Why Norway is Great

Today, Norway suffered a terrible attack. An explosion tore through central Oslo, killing seven and hospitalizing almost a hundred more, and a shooting rocked a Labor Party youth camp in Utoya where over 80 young activists lost their lives. I have always thought that Norway was a great country, and it pains me to see this happen anywhere – but especially Norway. Prime Minister Jens Stoltenberg said that Norway’s answer to the attack would be “more democracy, more openness” and said to terrorists, “you will not destroy us.” Championing democracy instead of war in the face of terror is one way to win my heart.

In addition, Mark Goldberg added to why we love Norway so much:

I have never been to Norway, but I still love the place — and I am not alone. Norway is among the most beloved nations in the international community and for good reason.

Norway has a population about the size of the state of Kentucky. It is the 47th largest economy in the world, putting it between Chile and Romania.Yet, for a country as small as Norway, it is arguably the most generous country in the world.  It allocates a full 1.1% of its Gross National Incometo international development activities. This puts Norway on top of all developed world countries in its relative contributions to global poverty reduction. (By comparison, the United States contributes about 0.2% of its GNI to official development assistance–roughly the same percentage as Greece.)

= = = = =

[Tasks]:
(a) Copy out the portion of the Norway passage that begins with the words containing "Today, Norway suffered" and ends with "for good reason.".
(b) According to the Norway passage, what share of its Gross National Income does Norway allocate to international development activities?
(c) Continue the passage on Norway from its final sentence.

[Input data]:
= = = = =

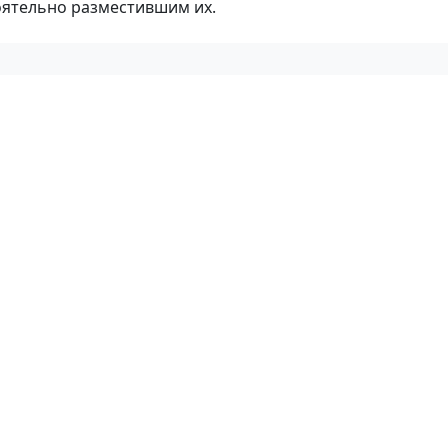
оятельно разместившим их.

= = = = =

[Solved problems]:
(a)
Today, Norway suffered a terrible attack. An explosion tore through central Oslo, killing seven and hospitalizing almost a hundred more, and a shooting rocked a Labor Party youth camp in Utoya where over 80 young activists lost their lives. I have always thought that Norway was a great country, and it pains me to see this happen anywhere – but especially Norway. Prime Minister Jens Stoltenberg said that Norway’s answer to the attack would be “more democracy, more openness” and said to terrorists, “you will not destroy us.” Championing democracy instead of war in the face of terror is one way to win my heart.

In addition, Mark Goldberg added to why we love Norway so much:

I have never been to Norway, but I still love the place — and I am not alone. Norway is among the most beloved nations in the international community and for good reason.

(b) 1.1%

(c)
Beyond its official development assistance, Norway is among the most generous countries in the world when it comes to responding to natural and man-made disasters. When tragedy strikes somewhere in the world, the Norwegian government steps up. Last year, it gave $832,585,693 for crises like Haiti, Burma, and Sudan.  Earlier this month, when UN agencies began to warn of a hunger crisis in Somalia, Norway stepped up with a big relief package.

My thoughts are with Norway, like a lot of people tonight.